DATA PROVIDED>
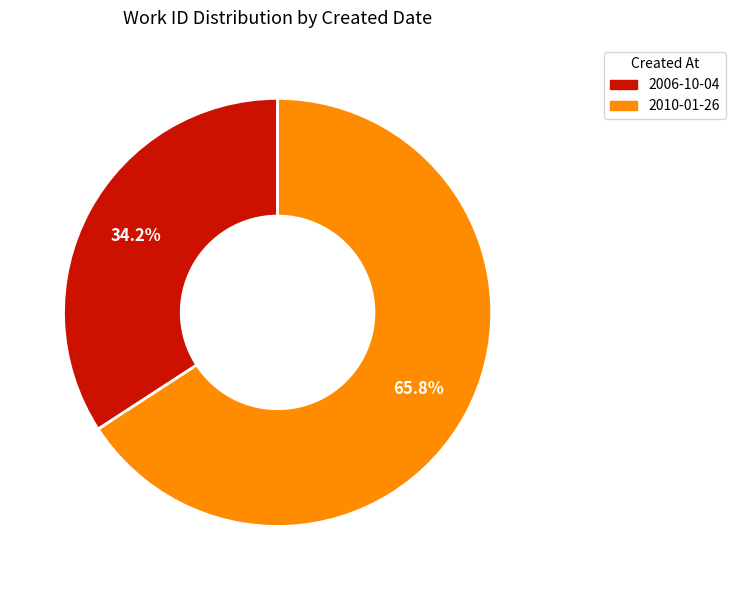

Which slice is the largest?

2010-01-26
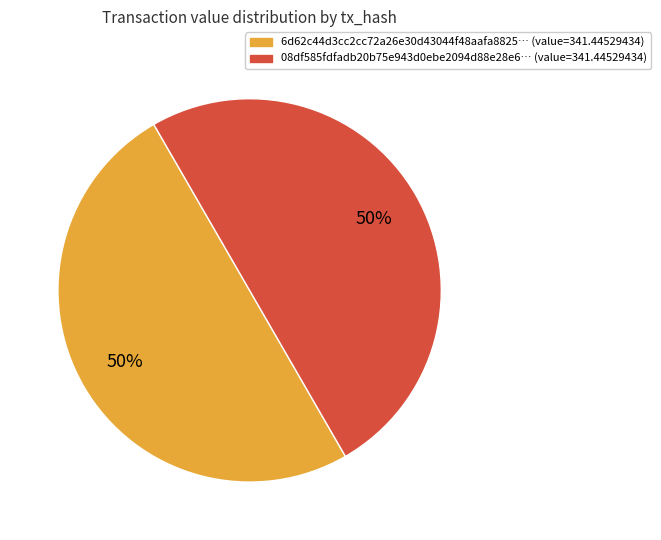

How many segments does this pie chart have?

2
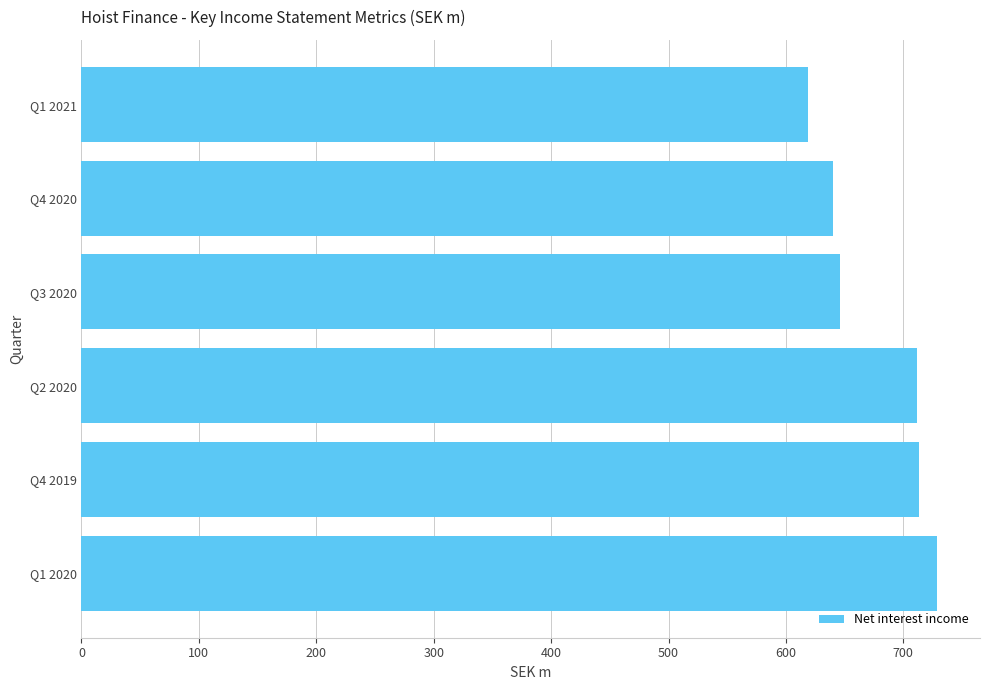

What is the change in value from Q3 2020 to Q1 2021?

-27.7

YOUR GOAL> Return each line above that contains the string "does". Treat case as significant.

REPLY TO THE TASK>
How many segments does this pie chart have?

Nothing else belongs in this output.